[YOUR ASSIGNMENT] Print the text lines of all the records below without any changes, and leave the pictures out of your answer.

Dataset entries:

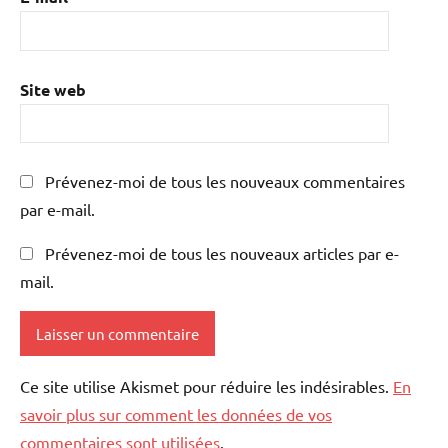
Site web
Prévenez-moi de tous les nouveaux commentaires
par e-mail.
Prévenez-moi de tous les nouveaux articles par e-
mail.
Ce site utilise Akismet pour réduire les indésirables.
En
savoir plus sur comment les données de vos
commentaires sont utilisées
.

[EXPECTED OUTPUT]
Site web
Prévenez-moi de tous les nouveaux commentaires
par e-mail.
Prévenez-moi de tous les nouveaux articles par e-
mail.
Ce site utilise Akismet pour réduire les indésirables.
En
savoir plus sur comment les données de vos
commentaires sont utilisées
.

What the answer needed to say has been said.